Module semantic_progress

Module semantic_progress 

Source
Expand description

Progress JSONL sink for quality semantic backfill.

When CASS_SEMANTIC_PROGRESS_JSONL=/abs/path/to/file.jsonl is set, the semantic backfill code path appends one JSON object per transition event to that file. Each event carries a timestamp, a phase + sub-phase, a row/batch counter where applicable, the wall-time delta since the sink was started, and a cheap RSS estimate.

Goal — give operators enough proof, during long-running quality semantic backfill runs, to tell whether time is going to selection, packet replay, embedding, staging, checkpoint, or publish; and to distinguish storage-side stalls from model-inference stalls.
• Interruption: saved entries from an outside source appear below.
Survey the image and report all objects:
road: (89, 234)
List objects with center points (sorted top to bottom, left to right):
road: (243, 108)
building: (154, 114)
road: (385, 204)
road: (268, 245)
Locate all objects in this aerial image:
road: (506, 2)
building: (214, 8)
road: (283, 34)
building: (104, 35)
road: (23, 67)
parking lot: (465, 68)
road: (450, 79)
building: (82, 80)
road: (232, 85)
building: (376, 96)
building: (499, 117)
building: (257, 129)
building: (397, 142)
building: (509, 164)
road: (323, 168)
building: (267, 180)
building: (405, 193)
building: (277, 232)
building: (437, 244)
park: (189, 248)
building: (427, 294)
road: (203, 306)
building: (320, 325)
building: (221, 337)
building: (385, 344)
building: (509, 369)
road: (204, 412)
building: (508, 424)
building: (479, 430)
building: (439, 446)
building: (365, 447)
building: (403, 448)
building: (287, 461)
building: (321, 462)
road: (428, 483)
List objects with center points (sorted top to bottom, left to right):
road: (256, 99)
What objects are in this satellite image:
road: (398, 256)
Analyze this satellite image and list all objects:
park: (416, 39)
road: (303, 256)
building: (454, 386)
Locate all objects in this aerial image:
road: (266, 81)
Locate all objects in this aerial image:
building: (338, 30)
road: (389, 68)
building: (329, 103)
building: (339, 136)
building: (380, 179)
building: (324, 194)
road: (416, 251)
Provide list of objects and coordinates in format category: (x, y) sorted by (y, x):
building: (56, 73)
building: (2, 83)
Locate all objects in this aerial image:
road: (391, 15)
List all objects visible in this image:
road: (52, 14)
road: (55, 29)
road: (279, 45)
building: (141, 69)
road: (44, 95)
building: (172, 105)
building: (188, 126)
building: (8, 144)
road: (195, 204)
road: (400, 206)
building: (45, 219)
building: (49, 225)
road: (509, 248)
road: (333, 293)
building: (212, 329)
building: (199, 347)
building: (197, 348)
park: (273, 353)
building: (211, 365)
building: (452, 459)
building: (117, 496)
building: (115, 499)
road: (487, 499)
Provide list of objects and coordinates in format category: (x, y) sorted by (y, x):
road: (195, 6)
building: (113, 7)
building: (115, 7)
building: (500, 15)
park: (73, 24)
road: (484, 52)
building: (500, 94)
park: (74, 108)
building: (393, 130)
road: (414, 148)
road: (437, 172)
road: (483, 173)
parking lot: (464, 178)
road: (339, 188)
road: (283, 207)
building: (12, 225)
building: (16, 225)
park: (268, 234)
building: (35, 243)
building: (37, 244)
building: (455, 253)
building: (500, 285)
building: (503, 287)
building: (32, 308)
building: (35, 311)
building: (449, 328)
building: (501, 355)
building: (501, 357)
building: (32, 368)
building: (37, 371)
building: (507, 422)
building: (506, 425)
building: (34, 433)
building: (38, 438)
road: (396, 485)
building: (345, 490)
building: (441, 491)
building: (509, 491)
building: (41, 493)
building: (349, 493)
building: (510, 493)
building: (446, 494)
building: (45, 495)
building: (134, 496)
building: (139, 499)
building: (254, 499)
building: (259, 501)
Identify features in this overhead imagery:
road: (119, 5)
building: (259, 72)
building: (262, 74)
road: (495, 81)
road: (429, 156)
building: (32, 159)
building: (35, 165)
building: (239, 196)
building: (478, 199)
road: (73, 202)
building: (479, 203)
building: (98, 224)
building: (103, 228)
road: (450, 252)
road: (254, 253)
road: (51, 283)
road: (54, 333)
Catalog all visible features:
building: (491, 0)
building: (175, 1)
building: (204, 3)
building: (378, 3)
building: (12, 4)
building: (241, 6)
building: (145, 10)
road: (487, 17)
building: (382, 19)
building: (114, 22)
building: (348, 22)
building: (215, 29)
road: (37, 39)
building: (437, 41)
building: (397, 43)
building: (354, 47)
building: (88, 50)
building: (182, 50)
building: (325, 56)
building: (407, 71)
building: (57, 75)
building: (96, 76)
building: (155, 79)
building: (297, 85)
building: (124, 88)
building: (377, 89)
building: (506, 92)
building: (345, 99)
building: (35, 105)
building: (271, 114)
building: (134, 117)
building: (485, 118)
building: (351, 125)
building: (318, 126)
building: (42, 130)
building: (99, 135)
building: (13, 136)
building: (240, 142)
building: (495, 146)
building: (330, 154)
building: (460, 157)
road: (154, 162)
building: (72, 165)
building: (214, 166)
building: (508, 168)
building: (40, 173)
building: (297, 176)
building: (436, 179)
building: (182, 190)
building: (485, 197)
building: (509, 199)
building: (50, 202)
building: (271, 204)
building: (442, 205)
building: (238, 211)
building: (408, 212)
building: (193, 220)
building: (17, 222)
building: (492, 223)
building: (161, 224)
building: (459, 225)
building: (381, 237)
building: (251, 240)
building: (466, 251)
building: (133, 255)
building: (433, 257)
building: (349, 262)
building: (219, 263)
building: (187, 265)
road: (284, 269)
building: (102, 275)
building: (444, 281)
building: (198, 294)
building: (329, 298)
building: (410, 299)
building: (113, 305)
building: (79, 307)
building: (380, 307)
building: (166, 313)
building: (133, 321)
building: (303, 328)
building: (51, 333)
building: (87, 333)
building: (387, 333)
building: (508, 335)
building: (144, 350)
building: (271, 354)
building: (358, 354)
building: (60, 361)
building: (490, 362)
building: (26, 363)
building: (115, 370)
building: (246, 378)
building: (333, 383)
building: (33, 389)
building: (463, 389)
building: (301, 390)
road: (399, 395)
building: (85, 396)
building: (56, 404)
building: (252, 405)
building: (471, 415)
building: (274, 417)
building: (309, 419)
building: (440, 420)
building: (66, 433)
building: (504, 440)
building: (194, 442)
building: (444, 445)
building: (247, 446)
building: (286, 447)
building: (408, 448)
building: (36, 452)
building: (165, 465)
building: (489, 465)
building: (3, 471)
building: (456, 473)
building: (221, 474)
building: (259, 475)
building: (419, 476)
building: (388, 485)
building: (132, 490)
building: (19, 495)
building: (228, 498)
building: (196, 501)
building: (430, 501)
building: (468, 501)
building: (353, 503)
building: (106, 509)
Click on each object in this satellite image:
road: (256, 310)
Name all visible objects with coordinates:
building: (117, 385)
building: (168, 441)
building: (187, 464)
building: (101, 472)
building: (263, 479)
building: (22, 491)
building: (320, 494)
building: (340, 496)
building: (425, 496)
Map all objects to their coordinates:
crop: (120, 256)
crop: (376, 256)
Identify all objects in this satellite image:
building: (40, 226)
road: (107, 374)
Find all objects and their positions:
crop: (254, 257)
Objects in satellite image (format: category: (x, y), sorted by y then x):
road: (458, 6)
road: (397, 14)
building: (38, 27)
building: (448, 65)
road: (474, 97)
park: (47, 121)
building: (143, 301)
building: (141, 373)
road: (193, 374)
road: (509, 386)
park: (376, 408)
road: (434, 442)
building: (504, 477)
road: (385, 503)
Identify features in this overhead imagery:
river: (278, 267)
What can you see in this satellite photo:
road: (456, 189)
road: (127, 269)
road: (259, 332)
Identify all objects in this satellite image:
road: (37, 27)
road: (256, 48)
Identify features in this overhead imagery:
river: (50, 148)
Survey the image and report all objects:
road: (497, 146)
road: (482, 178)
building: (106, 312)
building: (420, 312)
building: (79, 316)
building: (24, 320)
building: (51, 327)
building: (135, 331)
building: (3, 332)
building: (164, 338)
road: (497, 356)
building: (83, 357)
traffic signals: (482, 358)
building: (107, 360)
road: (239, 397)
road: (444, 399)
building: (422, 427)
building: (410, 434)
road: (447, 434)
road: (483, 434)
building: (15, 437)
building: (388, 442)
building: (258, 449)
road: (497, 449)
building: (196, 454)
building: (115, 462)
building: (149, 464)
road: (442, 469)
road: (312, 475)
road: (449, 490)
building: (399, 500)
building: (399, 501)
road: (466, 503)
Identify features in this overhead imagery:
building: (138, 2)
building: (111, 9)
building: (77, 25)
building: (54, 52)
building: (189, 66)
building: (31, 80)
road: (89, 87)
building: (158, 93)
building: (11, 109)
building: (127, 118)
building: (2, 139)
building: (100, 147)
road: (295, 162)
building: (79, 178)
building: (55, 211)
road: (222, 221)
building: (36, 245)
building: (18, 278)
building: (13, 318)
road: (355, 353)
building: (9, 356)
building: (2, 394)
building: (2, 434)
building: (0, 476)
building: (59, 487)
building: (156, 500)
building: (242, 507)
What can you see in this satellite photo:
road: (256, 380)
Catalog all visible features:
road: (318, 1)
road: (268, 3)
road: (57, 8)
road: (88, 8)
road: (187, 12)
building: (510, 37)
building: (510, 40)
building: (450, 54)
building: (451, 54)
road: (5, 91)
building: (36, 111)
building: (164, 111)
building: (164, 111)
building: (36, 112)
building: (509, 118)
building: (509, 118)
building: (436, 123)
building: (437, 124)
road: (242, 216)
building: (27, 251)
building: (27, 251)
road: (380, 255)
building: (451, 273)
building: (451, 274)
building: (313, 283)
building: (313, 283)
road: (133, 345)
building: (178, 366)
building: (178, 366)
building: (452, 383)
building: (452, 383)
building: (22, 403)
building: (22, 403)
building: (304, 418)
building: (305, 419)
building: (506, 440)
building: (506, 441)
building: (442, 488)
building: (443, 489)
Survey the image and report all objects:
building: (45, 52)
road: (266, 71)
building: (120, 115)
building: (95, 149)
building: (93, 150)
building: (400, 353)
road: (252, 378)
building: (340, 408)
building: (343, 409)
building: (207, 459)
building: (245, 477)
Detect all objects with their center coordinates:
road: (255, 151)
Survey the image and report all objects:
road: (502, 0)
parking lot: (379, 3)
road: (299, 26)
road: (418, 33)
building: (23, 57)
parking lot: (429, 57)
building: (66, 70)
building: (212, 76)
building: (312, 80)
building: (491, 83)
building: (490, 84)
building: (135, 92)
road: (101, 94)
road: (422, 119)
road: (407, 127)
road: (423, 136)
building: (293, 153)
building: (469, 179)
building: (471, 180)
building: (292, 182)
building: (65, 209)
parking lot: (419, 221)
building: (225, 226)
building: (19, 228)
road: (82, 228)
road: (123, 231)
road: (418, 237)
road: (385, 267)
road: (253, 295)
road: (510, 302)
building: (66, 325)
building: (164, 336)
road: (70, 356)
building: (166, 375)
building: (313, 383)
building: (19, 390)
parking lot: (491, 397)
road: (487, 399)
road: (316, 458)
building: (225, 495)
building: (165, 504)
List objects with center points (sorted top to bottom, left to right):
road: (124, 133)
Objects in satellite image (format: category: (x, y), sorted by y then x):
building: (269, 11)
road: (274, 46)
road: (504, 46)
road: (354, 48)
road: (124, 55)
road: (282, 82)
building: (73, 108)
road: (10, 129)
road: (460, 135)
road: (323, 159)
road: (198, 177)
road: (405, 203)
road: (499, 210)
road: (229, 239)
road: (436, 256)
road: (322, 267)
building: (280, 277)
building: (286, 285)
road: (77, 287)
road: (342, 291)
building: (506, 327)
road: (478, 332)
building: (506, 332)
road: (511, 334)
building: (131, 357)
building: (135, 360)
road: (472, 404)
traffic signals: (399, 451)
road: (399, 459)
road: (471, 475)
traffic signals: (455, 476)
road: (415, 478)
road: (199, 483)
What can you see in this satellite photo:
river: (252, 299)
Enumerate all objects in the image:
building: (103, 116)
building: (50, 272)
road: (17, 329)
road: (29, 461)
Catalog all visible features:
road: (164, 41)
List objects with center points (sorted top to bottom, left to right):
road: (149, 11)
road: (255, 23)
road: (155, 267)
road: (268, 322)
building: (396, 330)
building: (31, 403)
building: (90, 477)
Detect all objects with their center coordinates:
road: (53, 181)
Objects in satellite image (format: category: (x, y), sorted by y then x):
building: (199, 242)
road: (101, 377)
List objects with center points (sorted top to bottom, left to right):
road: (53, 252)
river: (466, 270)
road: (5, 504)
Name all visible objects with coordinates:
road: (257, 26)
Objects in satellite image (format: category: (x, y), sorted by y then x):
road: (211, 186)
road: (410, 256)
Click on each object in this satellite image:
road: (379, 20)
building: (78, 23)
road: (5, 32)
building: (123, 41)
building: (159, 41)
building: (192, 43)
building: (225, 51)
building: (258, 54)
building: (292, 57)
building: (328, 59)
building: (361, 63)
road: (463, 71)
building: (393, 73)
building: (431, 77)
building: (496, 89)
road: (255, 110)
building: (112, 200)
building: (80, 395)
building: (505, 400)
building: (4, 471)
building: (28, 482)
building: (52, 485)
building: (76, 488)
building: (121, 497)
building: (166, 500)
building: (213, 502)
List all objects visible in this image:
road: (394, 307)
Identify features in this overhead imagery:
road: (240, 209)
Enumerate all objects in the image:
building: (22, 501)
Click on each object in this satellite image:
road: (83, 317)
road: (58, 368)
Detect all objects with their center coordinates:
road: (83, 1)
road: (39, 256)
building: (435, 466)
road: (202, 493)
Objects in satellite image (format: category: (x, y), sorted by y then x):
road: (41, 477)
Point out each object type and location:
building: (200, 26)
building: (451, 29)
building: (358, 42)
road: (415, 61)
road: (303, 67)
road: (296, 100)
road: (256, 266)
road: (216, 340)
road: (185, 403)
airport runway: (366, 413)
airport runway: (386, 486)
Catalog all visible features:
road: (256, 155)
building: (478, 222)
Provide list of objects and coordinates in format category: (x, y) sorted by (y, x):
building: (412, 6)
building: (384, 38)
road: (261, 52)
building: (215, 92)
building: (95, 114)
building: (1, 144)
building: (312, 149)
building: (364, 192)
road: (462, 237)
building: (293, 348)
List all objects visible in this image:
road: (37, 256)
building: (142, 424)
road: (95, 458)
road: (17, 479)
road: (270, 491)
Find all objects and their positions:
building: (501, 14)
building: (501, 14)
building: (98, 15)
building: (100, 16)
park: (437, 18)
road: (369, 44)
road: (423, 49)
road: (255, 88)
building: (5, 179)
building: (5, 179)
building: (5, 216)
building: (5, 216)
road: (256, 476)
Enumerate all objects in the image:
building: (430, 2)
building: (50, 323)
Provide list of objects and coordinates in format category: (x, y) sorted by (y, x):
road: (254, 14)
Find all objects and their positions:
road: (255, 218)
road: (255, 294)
See cass#257.

Env-var family: matches the existing CASS_SEMANTIC_* namespace (see src/search/policy.rs and src/indexer/semantic.rs). The sink itself is silent when the env var is unset, so it has zero cost for normal operation. Writes are best-effort: a failed write is logged at debug and never propagated upward — we never want telemetry to crash a backfill that would otherwise succeed.

Structs§

SemanticProgressFields
Optional counters carried by an event. Every field is None when not applicable — JSON serializers should skip nulls so the row stays readable.
SemanticProgressSink
Open the sink file (append, create) on first event, cache the handle in a Mutex. We deliberately accept the cost of a Mutex over every event because the JSONL stream is several events per batch, not per row — even a 50ms batch wall-time dwarfs the lock cost.

Enums§

SemanticProgressEvent
The 16 named transition events. Strings deliberately mirror the phase + sub_phase columns in each emitted record so a jq user can filter on event name OR phase as they prefer.

Constants§

ENV_PROGRESS_JSONL
Env var that activates the sink and names the output file.
PROGRESS_JSONL_SCHEMA
Schema version for the JSONL event stream. Bump on any breaking change to event names or fields.